On True Grit: I read somewhere that the Coens' version was going to be 'closer to the book and funnier,' whatever that means. Considering that The Big Lebowski is somewhat inspired by The Big Sleep and A Serious Man is somewhat inspired by the Bible, I suspect that the Coens' True Grit might only resemble the original by being a Western. I presume it'll be pretty unique. We'll see.
Jason: Yeah, good point. I was initially horrified by the thought of George Clooney wearing an eyepatch. The Western is one of the few remaining genres the Coens haven't tackled (unless you count No Country for Old Men, which I don't), so why not?
We actually read True Grit in junior high for Oklahoma History class (too long ago for me to remember much), but I don't remember being too impressed by it or finding it that different from the movie. In fact, I found the novel paled to some of the Louis L'amour novels I'd read when bored at my grandma's.
Is it possible the Coens are just jerking people's chains about "True Grit"? Like a reporter asked them what they're working on and they made it up on the spot? They're famous for doing this: when asked what "Miller's Crossing" was about, they replied: "Well, it's about hats. Wearing hats. And putting them on. It's all about hats." (Which, I recognize, is somewhat true.)
They're also associated with an adaptation of Michael Chabon's "The Yiddish Policemen's Union." Now that I believe.
I haven't seen shotgun stories - but I can go for yockels every now and again.
Your review of A Serious Man is one of the best I've read - it more clearly delineates - in your first paragraph - the touching or affecting aspects of this film - which, unfortunately, didn't reach me. Whereas, before, my comments have been along the lines of "the Coens failed to touch/affect me on this one," now I can see that I might have missed something and maybe the film deserves a re-viewing.
The Class is my favorite teaching movie - and I speak from experience (this is my 34th year of teaching). I really identified with the teacher. He had a passion - but it got him into trouble sometimes. Reminds me of me.
True Grit - there are aspects of the novel that would fit nicely into a more realistic Coen brothers' re-imagining of the story and I will be open to it. But if the bros are just pulling the wool over our eyes - first of all, shame on them for being so condescending in public; second, I'm fine with the Henry Hathaway version being the only one; it's a great movie (and it's already funny as intended - and even somewhat cynical).
Thanks for responding, Hokahey. You didn't comment on "Shotgun Stories," so I first have to ask have you seen it? It's an interesting, atmospheric movie that concludes in a very unexpected way. I'd be curious what you think of it.
I'm high on "The Class" as well, particularly its ambiguities and adamant refusal to be inspirational. That teacher is talented, but also one reckless dude.
I'm agnostic on "True Grit." But as I mentioned earlier, if it's Clooney wearing an eyepatch, I'm outta there.

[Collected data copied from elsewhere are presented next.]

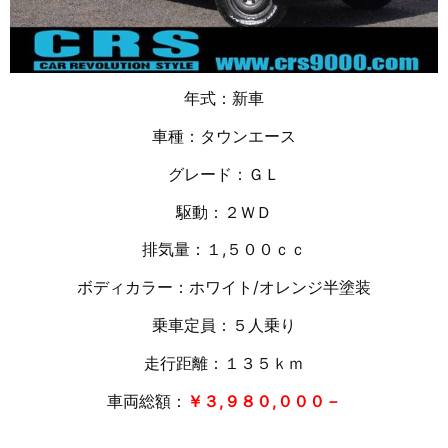
年式：新車
車種：タウンエース
グレード：ＧＬ
駆動：２ＷＤ
排気量：１,５
００ｃｃ
ボディカラー：ホワイト/オレンジ半塗装
乗車定員：５人乗り
走行距離：１３５
ｋｍ
車両総額：
￥３,９８０,０００－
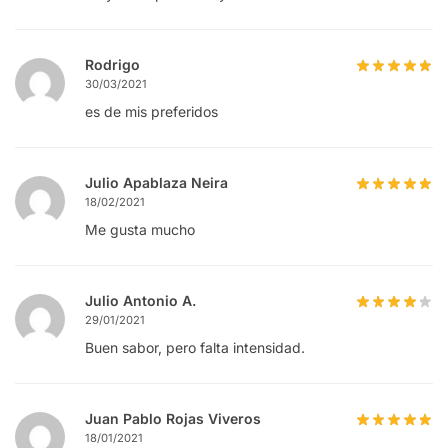
Rodrigo
30/03/2021
es de mis preferidos
Julio Apablaza Neira
18/02/2021
Me gusta mucho
Julio Antonio A.
29/01/2021
Buen sabor, pero falta intensidad.
Juan Pablo Rojas Viveros
18/01/2021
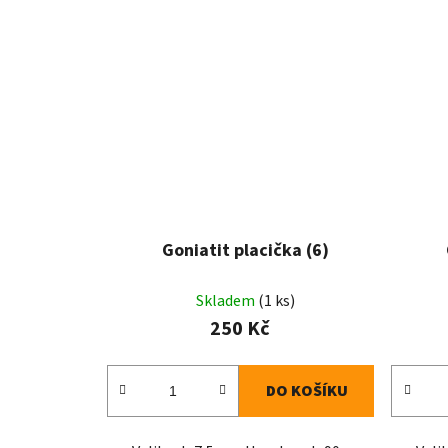
Goniatit placička (6)
Skladem
(1 ks)
250 Kč
DO KOŠÍKU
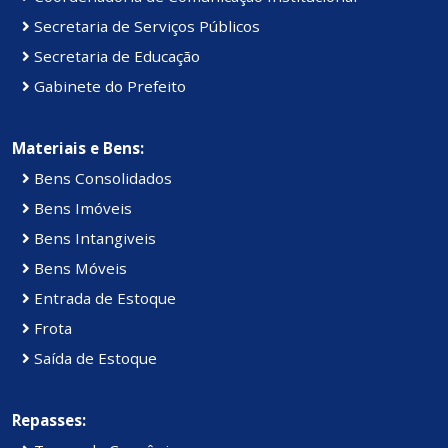
Secretaria de Serviços Públicos
Secretaria de Educação
Gabinete do Prefeito
Materiais e Bens:
Bens Consolidados
Bens Imóveis
Bens Intangiveis
Bens Móveis
Entrada de Estoque
Frota
Saída de Estoque
Repasses:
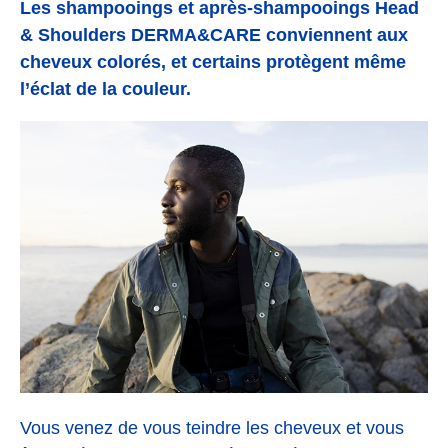
Les shampooings et après-shampooings Head
& Shoulders DERMA&CARE conviennent aux
cheveux colorés, et certains protègent même
l’éclat de la couleur.
Vous venez de vous teindre les cheveux et vous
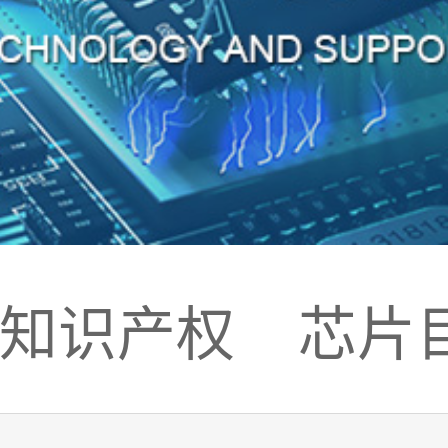
知识产权
芯片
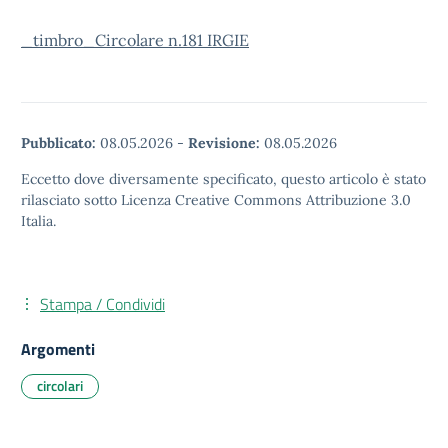
_timbro_Circolare n.181 IRGIE
Pubblicato:
08.05.2026
-
Revisione:
08.05.2026
Eccetto dove diversamente specificato, questo articolo è stato
rilasciato sotto Licenza Creative Commons Attribuzione 3.0
Italia.
Stampa / Condividi
Argomenti
circolari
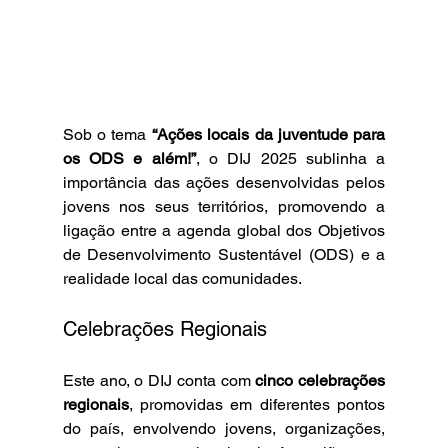
Sob o tema 
“Ações locais da juventude para 
os ODS e além!”
, o DIJ 2025 sublinha a 
importância das ações desenvolvidas pelos 
jovens nos seus territórios, promovendo a 
ligação entre a agenda global dos Objetivos 
de Desenvolvimento Sustentável (ODS) e a 
realidade local das comunidades.
Celebrações Regionais
Este ano, o DIJ conta com 
cinco celebrações 
regionais
, promovidas em diferentes pontos 
do país, envolvendo jovens, organizações, 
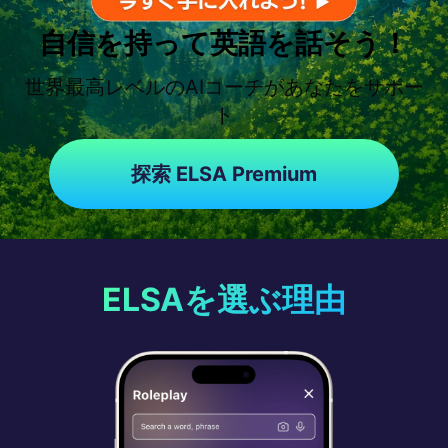
自信を持って英語を話そう！
世界最高レベルのAIコーチがあなたをサポー
ト
探索 ELSA Premium
ELSAを選ぶ理由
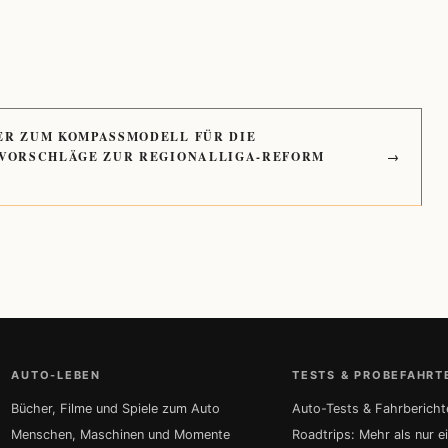
ER ZUM KOMPASSMODELL FÜR DIE
 VORSCHLÄGE ZUR REGIONALLIGA-REFORM
→
AUTO-LEBEN
TESTS & PROBEFAHRT
Bücher, Filme und Spiele zum Auto
Auto-Tests & Fahrbericht
Menschen, Maschinen und Momente
Roadtrips: Mehr als nur e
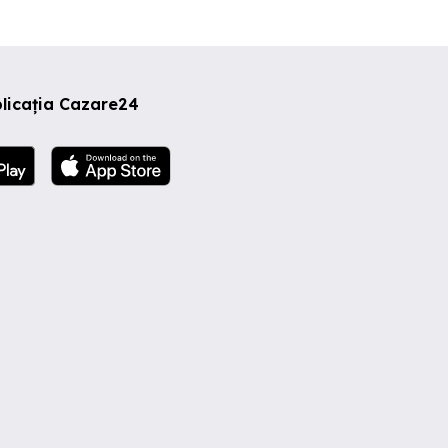
licația Cazare24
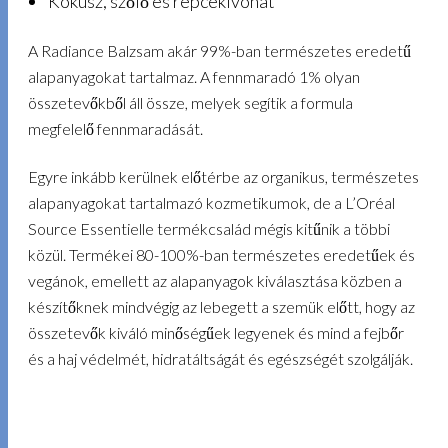
Kókusz, szőlő és repcekivonat
A Radiance Balzsam akár 99%-ban természetes eredetű
alapanyagokat tartalmaz. A fennmaradó 1% olyan
összetevőkből áll össze, melyek segítik a formula
megfelelő fennmaradását.
Egyre inkább kerülnek előtérbe az organikus, természetes
alapanyagokat tartalmazó kozmetikumok, de a L’Oréal
Source Essentielle termékcsalád mégis kitűnik a többi
közül. Termékei 80-100%-ban természetes eredetűek és
vegánok, emellett az alapanyagok kiválasztása közben a
készítőknek mindvégig az lebegett a szemük előtt, hogy az
összetevők kiváló minőségűek legyenek és mind a fejbőr
és a haj védelmét, hidratáltságát és egészségét szolgálják.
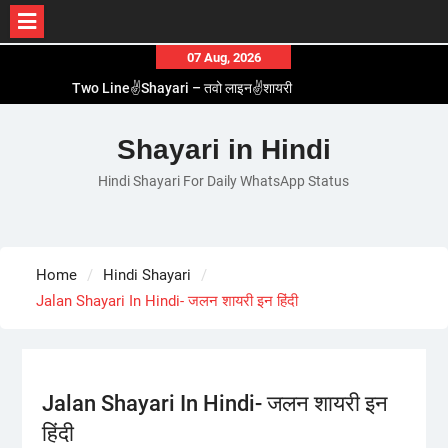
Skip
07 Aug, 2026
to
Two Line✌️Shayari – तवो लाइन✌️शायरी
content
Love😓Lines In Hindi – लव😓लाइन्स इन हिंदी
Romantic Love😽Status – रोमांटिक लव😽स्टेटस
Shayari in Hindi
Love🥳Poetry In Hindi – लव🥳पोएट्री इन हिंदी
Hindi Shayari For Daily WhatsApp Status
1 Line☝️Shayari In Hindi – १ लाइन☝️शायरी इन हिंदी
Home
Hindi Shayari
Jalan Shayari In Hindi- जलन शायरी इन हिंदी
Jalan Shayari In Hindi- जलन शायरी इन
हिंदी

Haven't seen Shotgun Stories. Sounds interesting though.
I'm with you on Clooney in an eye patch.
Your review of A Serious Man is one of the best I've read - it more clearly delineates - in your first paragraph - the touching or affecting aspects of this film - which, unfortunately, didn't reach me. Whereas, before, my comments have been along the lines of "the Coens failed to touch/affect me on this one," now I can see that I might have missed something and maybe the film deserves a re-viewing.
Thanks very much, though as always with the Coens (and despite what I originally wrote), I'm now wondering whether my initial opinion will change. They're slippery bastards, hard to pin down. Right now, however, A Serious Man is my second favorite film of the year.